CRAFT: Cost-aware Expert Replica Allocation with Fine-Grained Layerwise Estimations
New system optimizes trillion-parameter AI model serving by eliminating wasteful expert replication.
A research team led by Adrian Zhao has developed CRAFT (Cost-aware Expert Replica Allocation with Fine-Grained Layerwise Estimations), a novel framework that dramatically improves the efficiency of serving massive Mixture-of-Experts (MoE) language models. MoE architectures like those used in models with hundreds of billions to a trillion parameters distribute specialized "expert" sub-networks across multiple GPUs, but this creates token-level load imbalance during inference. Current solutions replicate popular experts to balance loads, but often waste precious GPU memory on replicas that provide minimal performance benefits.

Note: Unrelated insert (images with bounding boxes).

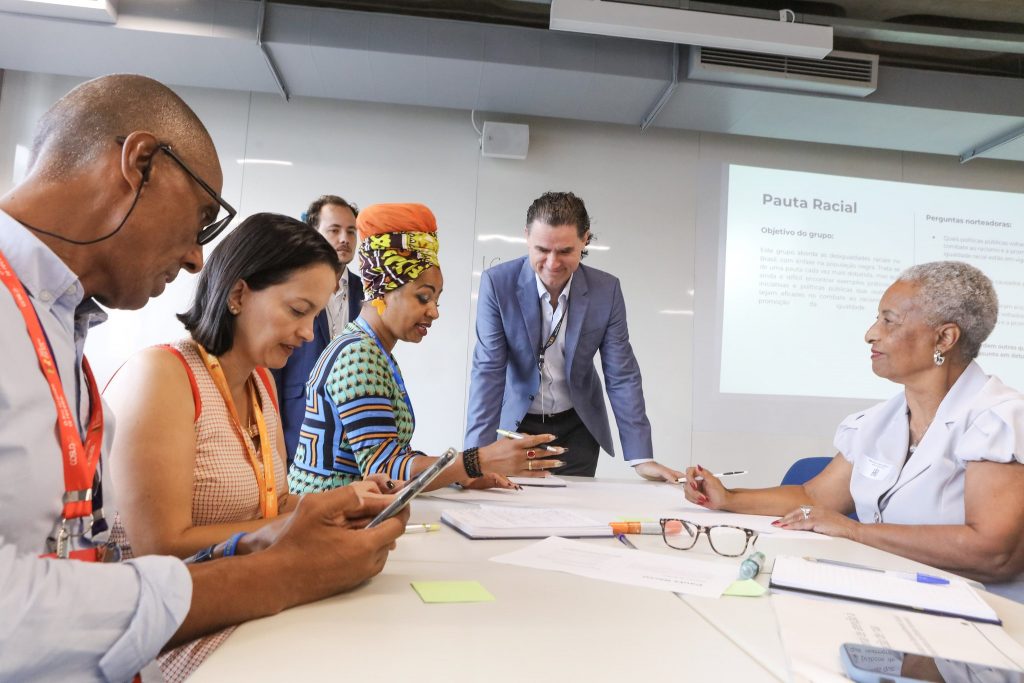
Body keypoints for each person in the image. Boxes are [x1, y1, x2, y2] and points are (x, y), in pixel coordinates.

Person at [0, 73, 406, 682]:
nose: (195, 257)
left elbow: (65, 554)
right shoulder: (155, 370)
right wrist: (280, 570)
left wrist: (300, 525)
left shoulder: (58, 322)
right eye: (197, 221)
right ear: (139, 163)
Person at [684, 261, 1024, 599]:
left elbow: (994, 553)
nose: (871, 333)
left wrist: (856, 532)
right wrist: (729, 498)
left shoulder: (998, 418)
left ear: (945, 338)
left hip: (979, 615)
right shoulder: (880, 420)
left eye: (888, 320)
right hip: (886, 595)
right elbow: (814, 497)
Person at [104, 212, 348, 680]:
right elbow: (161, 546)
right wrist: (295, 524)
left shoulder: (261, 384)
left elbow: (266, 503)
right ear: (238, 294)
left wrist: (340, 503)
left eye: (316, 317)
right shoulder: (164, 375)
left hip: (240, 602)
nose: (307, 334)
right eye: (299, 311)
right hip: (165, 629)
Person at [289, 202, 561, 494]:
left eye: (437, 300)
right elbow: (384, 468)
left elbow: (393, 457)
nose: (434, 311)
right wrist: (478, 460)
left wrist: (458, 474)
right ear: (383, 289)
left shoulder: (370, 349)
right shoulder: (358, 356)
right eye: (423, 297)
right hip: (326, 520)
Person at [464, 191, 681, 481]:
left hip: (578, 429)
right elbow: (487, 372)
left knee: (573, 516)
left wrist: (641, 457)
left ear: (585, 240)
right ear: (526, 237)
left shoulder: (607, 291)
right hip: (516, 427)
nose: (553, 263)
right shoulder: (497, 285)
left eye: (565, 251)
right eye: (542, 249)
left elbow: (621, 375)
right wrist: (473, 460)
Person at [272, 195, 364, 464]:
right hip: (296, 428)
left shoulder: (367, 293)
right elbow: (274, 367)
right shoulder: (290, 285)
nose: (344, 238)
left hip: (351, 438)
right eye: (334, 230)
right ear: (313, 233)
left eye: (351, 231)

CRAFT solves this by implementing fine-grained, per-layer replication decisions based on calculated benefit estimates, maximizing load balance within strict memory budgets. The system can be integrated into existing serving frameworks without model modifications or retraining. Evaluations show CRAFT delivers 1.14× average throughput improvement (up to 1.2×) over traditional replication methods, meaning AI providers can serve more users with the same hardware or reduce costs while maintaining performance for trillion-parameter models.
- Increases MoE model serving throughput by 14% on average (up to 20%) through optimized expert replication
- Uses fine-grained, per-layer benefit estimation to allocate GPU memory more efficiently than current methods
- Works with existing serving frameworks for models from hundreds of billions to a trillion parameters without retraining
Why It Matters
Enables more cost-effective deployment of trillion-parameter AI models, reducing infrastructure costs for companies like OpenAI and Anthropic.